See Trino Web UI on browser and there is only 1 active worker running now as other workers are terminated:

Terminated workers

  • Go to Amazon S3 console and verify intermediate exchange data spooling in exchange manager S3 bucket with a name starting with trino-exchange-bucket.

Exchange manager

  • Let's now see Trino Web UI monitor again to verify completion of the query despite of 6 failed tasks due to terminated workers (we have encircled them in RED in the screenshot below).
info

Please note, number of failed tasks could be different in your Trino Web UI depending upon how many tasks were running on workers that got terminated.

Also you can see different number of active workers depending upon worker pods scaled by Horizontal Pod Autoscaler(HPA) using cpu utilization metric

Trino query completion

Cleaning Up Iceberg Resources

  1. Let's open Trino CLI
export TRINO_UI_DNS=$(kubectl describe ingress --namespace=trino | grep Address: | awk '{ print "http://"$2 }')
./trino --server ${TRINO_UI_DNS} --user admin
  1. Now, let's delete Iceberg tables and schema by running below SQL commands on Trino CLI:
drop table iceberg.iceberg_schema.warehouse;
drop table iceberg.iceberg_schema.item;
drop table iceberg.iceberg_schema.inventory;
drop table iceberg.iceberg_schema.date_dim;
drop schema iceberg.iceberg_schema;
  1. Exit from Trino CLI with exit command.

Cleanup 🧹

To delete all the components provisioned as part of this blueprint, using the following command to destroy all the resources.

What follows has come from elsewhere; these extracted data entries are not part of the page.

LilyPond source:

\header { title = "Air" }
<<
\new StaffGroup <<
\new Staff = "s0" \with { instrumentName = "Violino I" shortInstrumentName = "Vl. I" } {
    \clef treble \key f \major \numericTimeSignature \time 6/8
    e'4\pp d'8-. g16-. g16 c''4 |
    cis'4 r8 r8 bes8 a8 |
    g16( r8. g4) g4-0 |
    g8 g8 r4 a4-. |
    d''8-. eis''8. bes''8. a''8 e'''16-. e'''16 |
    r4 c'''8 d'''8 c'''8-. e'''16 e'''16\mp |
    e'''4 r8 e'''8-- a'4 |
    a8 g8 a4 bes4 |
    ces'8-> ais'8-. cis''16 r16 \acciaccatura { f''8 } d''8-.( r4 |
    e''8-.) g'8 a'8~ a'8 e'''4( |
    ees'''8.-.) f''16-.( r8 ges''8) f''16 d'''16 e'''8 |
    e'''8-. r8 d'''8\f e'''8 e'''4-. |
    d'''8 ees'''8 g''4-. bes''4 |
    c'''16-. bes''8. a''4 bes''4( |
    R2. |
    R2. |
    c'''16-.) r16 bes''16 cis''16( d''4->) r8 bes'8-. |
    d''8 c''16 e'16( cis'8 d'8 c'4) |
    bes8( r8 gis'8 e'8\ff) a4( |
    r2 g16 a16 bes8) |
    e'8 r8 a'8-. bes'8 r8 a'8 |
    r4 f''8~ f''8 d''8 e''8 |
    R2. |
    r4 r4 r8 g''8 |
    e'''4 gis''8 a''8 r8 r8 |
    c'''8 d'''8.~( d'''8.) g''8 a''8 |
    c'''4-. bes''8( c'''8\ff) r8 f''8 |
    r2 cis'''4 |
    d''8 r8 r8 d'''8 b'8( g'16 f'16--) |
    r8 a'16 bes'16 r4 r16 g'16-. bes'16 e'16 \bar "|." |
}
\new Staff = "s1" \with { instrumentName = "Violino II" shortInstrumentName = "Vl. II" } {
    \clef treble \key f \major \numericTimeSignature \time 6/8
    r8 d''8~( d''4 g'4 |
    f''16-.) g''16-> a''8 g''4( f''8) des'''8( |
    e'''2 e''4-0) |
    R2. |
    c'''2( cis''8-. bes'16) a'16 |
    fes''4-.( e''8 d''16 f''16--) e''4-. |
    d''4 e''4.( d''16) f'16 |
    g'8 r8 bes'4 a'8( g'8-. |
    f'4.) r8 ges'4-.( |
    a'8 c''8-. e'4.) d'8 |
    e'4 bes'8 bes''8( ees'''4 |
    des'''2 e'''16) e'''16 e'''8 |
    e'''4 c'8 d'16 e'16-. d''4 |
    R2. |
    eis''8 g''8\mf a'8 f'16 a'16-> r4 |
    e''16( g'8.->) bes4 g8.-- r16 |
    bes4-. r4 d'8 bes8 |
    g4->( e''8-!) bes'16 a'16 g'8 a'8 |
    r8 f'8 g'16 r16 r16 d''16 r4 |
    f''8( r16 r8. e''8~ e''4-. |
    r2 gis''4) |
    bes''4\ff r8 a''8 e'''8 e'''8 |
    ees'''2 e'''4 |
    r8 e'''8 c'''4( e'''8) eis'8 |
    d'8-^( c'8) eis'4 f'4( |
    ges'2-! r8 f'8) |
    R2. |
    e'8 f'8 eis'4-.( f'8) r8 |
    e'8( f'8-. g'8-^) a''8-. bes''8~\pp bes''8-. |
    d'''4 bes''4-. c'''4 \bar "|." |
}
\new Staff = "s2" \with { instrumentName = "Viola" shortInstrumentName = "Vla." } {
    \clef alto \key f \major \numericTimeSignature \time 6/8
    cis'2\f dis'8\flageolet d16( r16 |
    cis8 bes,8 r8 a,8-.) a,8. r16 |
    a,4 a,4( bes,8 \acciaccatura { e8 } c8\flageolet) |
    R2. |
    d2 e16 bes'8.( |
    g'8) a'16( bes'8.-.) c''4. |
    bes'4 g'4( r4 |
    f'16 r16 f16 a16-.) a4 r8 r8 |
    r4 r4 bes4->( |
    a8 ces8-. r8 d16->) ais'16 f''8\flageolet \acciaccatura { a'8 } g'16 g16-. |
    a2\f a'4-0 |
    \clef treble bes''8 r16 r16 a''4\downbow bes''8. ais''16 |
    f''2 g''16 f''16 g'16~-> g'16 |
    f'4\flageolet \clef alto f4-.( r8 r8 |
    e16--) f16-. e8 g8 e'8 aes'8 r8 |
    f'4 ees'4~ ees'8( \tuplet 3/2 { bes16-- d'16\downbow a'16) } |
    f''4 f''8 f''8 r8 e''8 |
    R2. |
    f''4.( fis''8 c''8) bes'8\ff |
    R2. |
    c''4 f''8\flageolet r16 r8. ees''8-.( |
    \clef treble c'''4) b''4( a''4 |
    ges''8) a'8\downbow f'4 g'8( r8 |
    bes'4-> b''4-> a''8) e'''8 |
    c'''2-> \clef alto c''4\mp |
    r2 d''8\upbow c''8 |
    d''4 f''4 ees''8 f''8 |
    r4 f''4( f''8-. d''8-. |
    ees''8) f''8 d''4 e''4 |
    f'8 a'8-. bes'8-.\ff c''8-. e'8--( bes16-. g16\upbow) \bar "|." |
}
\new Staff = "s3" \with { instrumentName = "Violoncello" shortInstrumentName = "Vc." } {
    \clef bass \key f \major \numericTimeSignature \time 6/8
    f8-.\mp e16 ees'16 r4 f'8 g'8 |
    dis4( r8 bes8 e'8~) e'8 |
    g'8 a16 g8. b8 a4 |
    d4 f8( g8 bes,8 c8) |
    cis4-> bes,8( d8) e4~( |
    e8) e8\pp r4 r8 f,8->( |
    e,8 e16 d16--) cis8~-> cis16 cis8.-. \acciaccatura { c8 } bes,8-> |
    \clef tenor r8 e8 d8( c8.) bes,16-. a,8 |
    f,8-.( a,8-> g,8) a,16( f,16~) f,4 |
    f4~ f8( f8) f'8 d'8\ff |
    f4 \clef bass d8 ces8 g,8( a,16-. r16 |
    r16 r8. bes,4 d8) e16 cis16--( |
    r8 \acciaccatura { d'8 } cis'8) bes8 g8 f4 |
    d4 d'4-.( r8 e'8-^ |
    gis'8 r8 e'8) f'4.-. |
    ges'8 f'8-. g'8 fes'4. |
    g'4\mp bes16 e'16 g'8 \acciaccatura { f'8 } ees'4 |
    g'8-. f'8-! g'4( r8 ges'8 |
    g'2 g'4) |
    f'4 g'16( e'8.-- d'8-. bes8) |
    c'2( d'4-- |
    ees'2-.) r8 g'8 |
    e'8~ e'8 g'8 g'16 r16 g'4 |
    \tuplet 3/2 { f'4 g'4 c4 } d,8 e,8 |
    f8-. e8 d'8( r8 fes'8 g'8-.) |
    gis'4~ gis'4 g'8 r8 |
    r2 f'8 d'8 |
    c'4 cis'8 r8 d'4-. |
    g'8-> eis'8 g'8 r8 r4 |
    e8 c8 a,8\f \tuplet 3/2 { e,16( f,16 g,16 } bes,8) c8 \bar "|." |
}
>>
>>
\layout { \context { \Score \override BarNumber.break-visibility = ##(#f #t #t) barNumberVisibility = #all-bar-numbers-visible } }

cd data-on-eks/distributed-databases/trino
./cleanup.sh
caution

To avoid unwanted charges to your AWS account, delete all the AWS resources created during this deployment

ex. S3 buckets for Trino Exchange manager

Conclusion

Trino is a tool for fast querying vast amounts of data from your data sources.In this example, we shared a terraform based blueprint that deploys Trino with fault-tolerant configuration on Amazon EKS, with add-ons necessary to build a complete EKS cluster (i.e. Karpenter for node autoscaling, Metrics server and HPA for Trino worker pods autoscaling, monitoring with Prometheus/Grafana stack). Among many features, we highlighted a couple of examples on creating an Iceberg or Hive data store using Amazon S3 as storage, and running simple Trino queries for results. We also deployed and scaled Trino workers on Spot instances for cost optimization. We also demonstrated fault-tolerant feature of Trino, which makes it suitable for Spot instances to save costs for long-running batch queries.